Laureat, który otrzymał 15 tys. zł, ma 24 lata, pochodzi z Limanowej, jest studentem i - jak sam powiedział - utrzymuje się z muzykowania w pubach.
Jemioła powiedział na konferencji prasowej, że "oczywiście nie spodziewał się wygranej". "Utrzymuję się z grania w pubach, gram ludziom do piwa, czasem piszę swoje piosenki i zupełnie nie czułem się na siłach w konfrontacji z zawodowcami, którzy tu przyjeżdżają z fantastycznymi głosami, poważnym materiałem, profesjonalnymi akompaniatorami" - zaznaczył.
Zwycięzca festiwalu właśnie ukończył politologię i dziennikarstwo w Lublinie, ale nadal studiuje, bo chce zostać nauczycielem muzyki. "Pominąłem tydzień zajęć, mam nadzieję, że mnie nie wyrzucą z uczelni" - powiedział. "Mam też nadzieję, że nie zniknę z życia muzycznego, bo śpiewanie mam w sobie. Ale na razie nie planuję wydania płyty, bo nie mam wystarczająco dużo dobrego materiału. Nie czuję się na siłach wypełnić płytę pięćdziesięcioma minutami muzyki, która obroni się po kilkudziesięciu latach, a taką muzykę cenię u innych wykonawców" - zastrzegł Jemioła.
Drugą nagrodę, w wysokości 10 tys. zł, zdobył Jakub Blokesz, a trzecią - w wysokości 4 tys. zł - Waldemar Pawlikowski. Wyróżnienia w postaci udziału w sobotnim Koncercie Galowym 45. SFP otrzymali: Eliza Banasik, Tomasz Steńczyk z zespołem Mechaniczna Pomarańcza, Natasza Topor i zespół Pif Paf oraz Monika Parczyńska.
Jury festiwalu od czwartku do soboty przesłuchało 51 zespołów i solistów zakwalifikowanych do finału konkursu. Jurorzy ocenili ogólny poziom artystyczny konkursu jako wysoki.
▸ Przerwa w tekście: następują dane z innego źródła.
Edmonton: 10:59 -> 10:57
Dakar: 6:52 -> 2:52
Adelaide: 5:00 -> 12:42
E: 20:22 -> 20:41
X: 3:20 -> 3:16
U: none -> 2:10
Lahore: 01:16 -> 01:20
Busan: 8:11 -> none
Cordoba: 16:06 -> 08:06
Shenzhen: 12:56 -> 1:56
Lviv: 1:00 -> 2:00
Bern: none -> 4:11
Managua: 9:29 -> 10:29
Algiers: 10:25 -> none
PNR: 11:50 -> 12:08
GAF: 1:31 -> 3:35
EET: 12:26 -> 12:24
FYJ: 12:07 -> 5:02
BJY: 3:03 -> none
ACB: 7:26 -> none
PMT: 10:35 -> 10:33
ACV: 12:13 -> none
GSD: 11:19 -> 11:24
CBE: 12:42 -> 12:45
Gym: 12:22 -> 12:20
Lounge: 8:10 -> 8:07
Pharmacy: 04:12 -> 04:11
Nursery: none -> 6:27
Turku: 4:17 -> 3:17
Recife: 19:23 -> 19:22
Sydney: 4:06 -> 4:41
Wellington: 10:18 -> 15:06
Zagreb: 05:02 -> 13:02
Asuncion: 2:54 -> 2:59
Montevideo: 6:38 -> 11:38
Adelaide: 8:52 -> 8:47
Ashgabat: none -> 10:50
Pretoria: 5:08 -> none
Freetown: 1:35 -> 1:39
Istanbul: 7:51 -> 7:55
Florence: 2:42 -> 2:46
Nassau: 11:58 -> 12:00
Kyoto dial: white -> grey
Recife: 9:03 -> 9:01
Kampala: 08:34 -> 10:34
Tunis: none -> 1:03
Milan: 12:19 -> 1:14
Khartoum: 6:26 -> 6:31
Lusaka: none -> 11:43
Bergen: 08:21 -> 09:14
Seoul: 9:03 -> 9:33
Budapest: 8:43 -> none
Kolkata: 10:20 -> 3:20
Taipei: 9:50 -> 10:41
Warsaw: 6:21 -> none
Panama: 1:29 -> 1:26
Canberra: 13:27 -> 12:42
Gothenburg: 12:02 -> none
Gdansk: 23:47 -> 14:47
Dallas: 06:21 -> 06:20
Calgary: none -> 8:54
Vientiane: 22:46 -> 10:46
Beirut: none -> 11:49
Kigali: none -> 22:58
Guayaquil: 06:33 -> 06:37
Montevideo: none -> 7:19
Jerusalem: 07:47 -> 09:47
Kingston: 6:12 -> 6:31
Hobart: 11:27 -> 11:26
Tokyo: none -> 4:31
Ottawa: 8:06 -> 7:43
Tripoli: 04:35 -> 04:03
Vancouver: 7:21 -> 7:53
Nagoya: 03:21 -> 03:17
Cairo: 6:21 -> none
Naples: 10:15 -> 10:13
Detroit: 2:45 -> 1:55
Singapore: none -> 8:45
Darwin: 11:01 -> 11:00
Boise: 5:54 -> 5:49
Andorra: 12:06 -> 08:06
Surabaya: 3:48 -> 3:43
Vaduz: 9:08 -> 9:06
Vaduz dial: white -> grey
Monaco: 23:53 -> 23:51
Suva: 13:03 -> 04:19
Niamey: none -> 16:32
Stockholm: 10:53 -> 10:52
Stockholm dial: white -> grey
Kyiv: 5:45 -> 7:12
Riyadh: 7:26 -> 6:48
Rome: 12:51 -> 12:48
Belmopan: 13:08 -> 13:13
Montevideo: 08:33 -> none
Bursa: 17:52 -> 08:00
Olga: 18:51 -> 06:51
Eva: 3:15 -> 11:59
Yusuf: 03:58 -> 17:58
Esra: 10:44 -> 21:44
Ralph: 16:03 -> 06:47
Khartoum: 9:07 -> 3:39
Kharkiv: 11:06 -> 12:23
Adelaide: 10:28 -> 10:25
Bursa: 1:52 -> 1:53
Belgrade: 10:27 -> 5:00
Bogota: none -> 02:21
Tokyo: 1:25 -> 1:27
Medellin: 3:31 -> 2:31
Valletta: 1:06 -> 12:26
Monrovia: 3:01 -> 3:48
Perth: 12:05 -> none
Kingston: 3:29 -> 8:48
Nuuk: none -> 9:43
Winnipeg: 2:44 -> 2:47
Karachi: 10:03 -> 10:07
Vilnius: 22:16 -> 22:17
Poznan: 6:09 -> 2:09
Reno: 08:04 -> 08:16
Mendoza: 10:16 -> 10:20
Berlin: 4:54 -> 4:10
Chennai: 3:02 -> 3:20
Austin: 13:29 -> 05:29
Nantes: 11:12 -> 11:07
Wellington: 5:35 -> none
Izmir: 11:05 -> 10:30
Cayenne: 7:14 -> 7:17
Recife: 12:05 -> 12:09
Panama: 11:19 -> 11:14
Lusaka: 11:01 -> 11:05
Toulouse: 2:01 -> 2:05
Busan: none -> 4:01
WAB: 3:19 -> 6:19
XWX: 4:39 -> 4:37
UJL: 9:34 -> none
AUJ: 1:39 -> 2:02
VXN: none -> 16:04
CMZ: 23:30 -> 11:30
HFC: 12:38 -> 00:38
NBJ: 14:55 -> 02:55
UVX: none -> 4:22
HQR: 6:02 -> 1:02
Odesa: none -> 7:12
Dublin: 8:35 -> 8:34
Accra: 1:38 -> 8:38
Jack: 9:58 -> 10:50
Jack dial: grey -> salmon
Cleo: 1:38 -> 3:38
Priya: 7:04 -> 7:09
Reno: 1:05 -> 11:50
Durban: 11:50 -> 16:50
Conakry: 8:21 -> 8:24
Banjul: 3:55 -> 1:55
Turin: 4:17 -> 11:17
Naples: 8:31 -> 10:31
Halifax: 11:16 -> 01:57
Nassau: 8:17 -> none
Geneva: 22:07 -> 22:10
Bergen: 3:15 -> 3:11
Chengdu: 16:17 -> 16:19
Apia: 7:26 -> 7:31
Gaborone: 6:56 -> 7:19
Jury obradowało pod przewodnictwem Jana Poprawy w składzie: Ewa Kornecka, Joanna Lewandowska-Zbudniewek, Janusz Grzywacz, Zygmunt Konieczny, Marcin Kydryński, Mieczysław Szcześniak, Marek Tercz, Grzegorz Tomczak i Jan Wołek.
"Potwierdzam zdanie kolegów jurorów, że kryzys nie dotknął jakości artystycznej festiwalu, poziom był wyrównany i dość wysoki; ani gorszy, ani lepszy od poprzednich. Nie było szokujących wydarzeń artystycznych, ale było wiele wydarzeń dobrych i poprawnych. Trzy pierwsze nagrody świadczą o tym, że piosenka studencka istnieje nadal" - ocenił kompozytor Zygmunt Konieczny.
Przewodniczący jury Jan Poprawa podkreślił, że trudno dziś mówić o piosence studenckiej jako gatunku. Formuła repertuarowa festiwalu jest bardzo szeroka. "To jeden z niewielu konkursów, w którym nie ma żadnego zadanego regulaminowo wzorca repertuarowego. Tutaj mieszczą się doskonale i zespoły rockowe, i balladziści oraz pieśni, które wykonała jedna z uczestniczek, bliższe Szymanowskiemu niż Dodzie" - powiedział Poprawa, który po raz 36. zasiadał w jury festiwalu.
Studencki Festiwal Piosenki odbywa się od 1962 r. Na festiwalu debiutowali m.in.: Ewa Demarczyk, Marek Grechuta, Halina Frąckowiak, Zdzisława Sośnicka, Maryla Rodowicz, Andrzej Sikorowski, Jacek Kaczmarski, Grzegorz Turnau, Renata Przemyk i zespół Raz Dwa Trzy. Trzykrotnie - w 1968, 1971 i 1982 r. - festiwal się nie odbył.
Organizatorem festiwalu jest Stowarzyszenie Instytut Sztuki.